Document text Start Marker
Once students have gathered their data, they can start to explore and analyse it.
Visualising Data
The bulk of my project at Wolfram Summer School has been creating a function which takes data and returns an interactive series of graphs. You can find the code here. Students can select which data they want to look at, and how they want the data displayed, and the function simply gives them that graph in 1 or 2 clicks.This animation shows all the options for creating graphs for a sample data set.
A cool thing about this is that the students are presented with several graphs which are useful, and several which are not. For example, they can see that a Pie Chart is not a useful way of visualising the ages of their respondents.
This ability to see different types of visualisation at a glance allows students to build a model in their head of what data will be represented best on what types of chart. Students can also start addressing the question of why we create data visualizations rather than just looking at the data in a table. What do different types of visualisations add to our interpretation of the data?
What can we find out about our data?
Alongside the graphs, my function also generates some simple descriptive statistics for students' data. We calculate the Mean, Median, Mode, Range, and Interquartile Range. Hovering over each number gives us a brief description of what that particular statistic means. This is a good opportunity for the teacher to go over how descriptive statistics work, and for the student to see them in action, with data they've collected themselves.
Students are encouraged to come up with a couple of hypotheses about their data, and then gather evidence for or against their hypotheses.They can copy the graphs and descriptive statistics as relevant in order to write a short evidence paragraph.
Document text End Marker
Assignment:
List each descriptive statistic that the text on visualizing student data says the function calculates. None of the material is needed.
Excerpted records Start Marker
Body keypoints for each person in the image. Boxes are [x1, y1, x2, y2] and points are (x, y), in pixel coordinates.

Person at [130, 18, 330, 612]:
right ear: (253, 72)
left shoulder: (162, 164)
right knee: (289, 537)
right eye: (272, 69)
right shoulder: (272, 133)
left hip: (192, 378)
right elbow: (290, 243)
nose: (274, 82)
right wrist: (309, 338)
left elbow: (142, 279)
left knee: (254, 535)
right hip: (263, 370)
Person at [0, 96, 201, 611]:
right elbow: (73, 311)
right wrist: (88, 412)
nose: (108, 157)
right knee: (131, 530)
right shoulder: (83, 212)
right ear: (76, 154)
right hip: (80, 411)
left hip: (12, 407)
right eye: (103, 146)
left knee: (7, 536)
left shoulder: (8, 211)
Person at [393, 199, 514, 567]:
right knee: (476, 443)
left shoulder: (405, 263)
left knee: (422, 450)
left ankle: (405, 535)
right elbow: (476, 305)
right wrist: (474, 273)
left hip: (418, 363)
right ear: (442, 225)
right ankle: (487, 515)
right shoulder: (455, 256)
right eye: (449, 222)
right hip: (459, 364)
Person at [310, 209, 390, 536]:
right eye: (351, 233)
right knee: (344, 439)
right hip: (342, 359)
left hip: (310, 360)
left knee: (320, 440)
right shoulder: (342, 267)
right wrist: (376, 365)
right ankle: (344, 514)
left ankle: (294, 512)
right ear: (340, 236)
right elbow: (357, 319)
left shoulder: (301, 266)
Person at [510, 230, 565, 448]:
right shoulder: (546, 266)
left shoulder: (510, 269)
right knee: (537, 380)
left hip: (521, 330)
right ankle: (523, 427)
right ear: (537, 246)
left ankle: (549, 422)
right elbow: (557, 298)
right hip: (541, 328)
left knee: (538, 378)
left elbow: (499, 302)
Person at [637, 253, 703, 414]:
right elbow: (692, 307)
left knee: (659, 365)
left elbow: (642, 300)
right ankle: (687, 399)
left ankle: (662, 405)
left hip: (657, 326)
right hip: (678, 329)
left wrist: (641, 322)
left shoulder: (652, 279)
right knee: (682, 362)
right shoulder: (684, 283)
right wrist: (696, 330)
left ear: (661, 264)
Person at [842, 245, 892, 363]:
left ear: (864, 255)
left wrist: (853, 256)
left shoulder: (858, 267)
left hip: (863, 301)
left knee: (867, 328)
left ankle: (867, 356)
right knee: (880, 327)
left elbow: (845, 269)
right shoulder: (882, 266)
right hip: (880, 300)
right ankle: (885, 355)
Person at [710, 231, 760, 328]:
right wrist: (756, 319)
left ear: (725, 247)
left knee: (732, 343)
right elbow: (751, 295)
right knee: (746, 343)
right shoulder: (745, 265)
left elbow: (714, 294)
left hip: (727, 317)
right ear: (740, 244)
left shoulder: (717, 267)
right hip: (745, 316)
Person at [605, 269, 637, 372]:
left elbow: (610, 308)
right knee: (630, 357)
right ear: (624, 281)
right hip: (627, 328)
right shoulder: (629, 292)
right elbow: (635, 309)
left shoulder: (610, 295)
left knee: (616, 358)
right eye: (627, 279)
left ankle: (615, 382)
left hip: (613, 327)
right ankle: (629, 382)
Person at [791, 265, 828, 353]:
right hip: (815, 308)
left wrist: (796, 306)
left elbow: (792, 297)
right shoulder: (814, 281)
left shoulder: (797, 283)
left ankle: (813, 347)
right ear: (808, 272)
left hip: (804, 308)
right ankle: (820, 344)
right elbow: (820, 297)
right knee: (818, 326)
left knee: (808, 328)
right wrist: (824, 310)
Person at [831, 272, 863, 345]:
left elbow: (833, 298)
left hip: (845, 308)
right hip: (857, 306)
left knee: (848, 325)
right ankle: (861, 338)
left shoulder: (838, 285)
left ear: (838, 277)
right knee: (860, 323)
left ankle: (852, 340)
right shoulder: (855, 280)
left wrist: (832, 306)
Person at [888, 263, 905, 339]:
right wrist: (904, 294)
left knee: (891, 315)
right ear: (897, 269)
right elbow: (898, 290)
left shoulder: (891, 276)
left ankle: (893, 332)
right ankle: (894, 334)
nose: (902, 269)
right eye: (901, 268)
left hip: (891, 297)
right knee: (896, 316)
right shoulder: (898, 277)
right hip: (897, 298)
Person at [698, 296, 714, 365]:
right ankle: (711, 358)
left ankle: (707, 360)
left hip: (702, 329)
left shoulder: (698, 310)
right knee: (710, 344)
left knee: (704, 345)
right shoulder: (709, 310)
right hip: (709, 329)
Excerpted records End Marker
Written answer:
Mean, Median, Mode, Range, Interquartile Range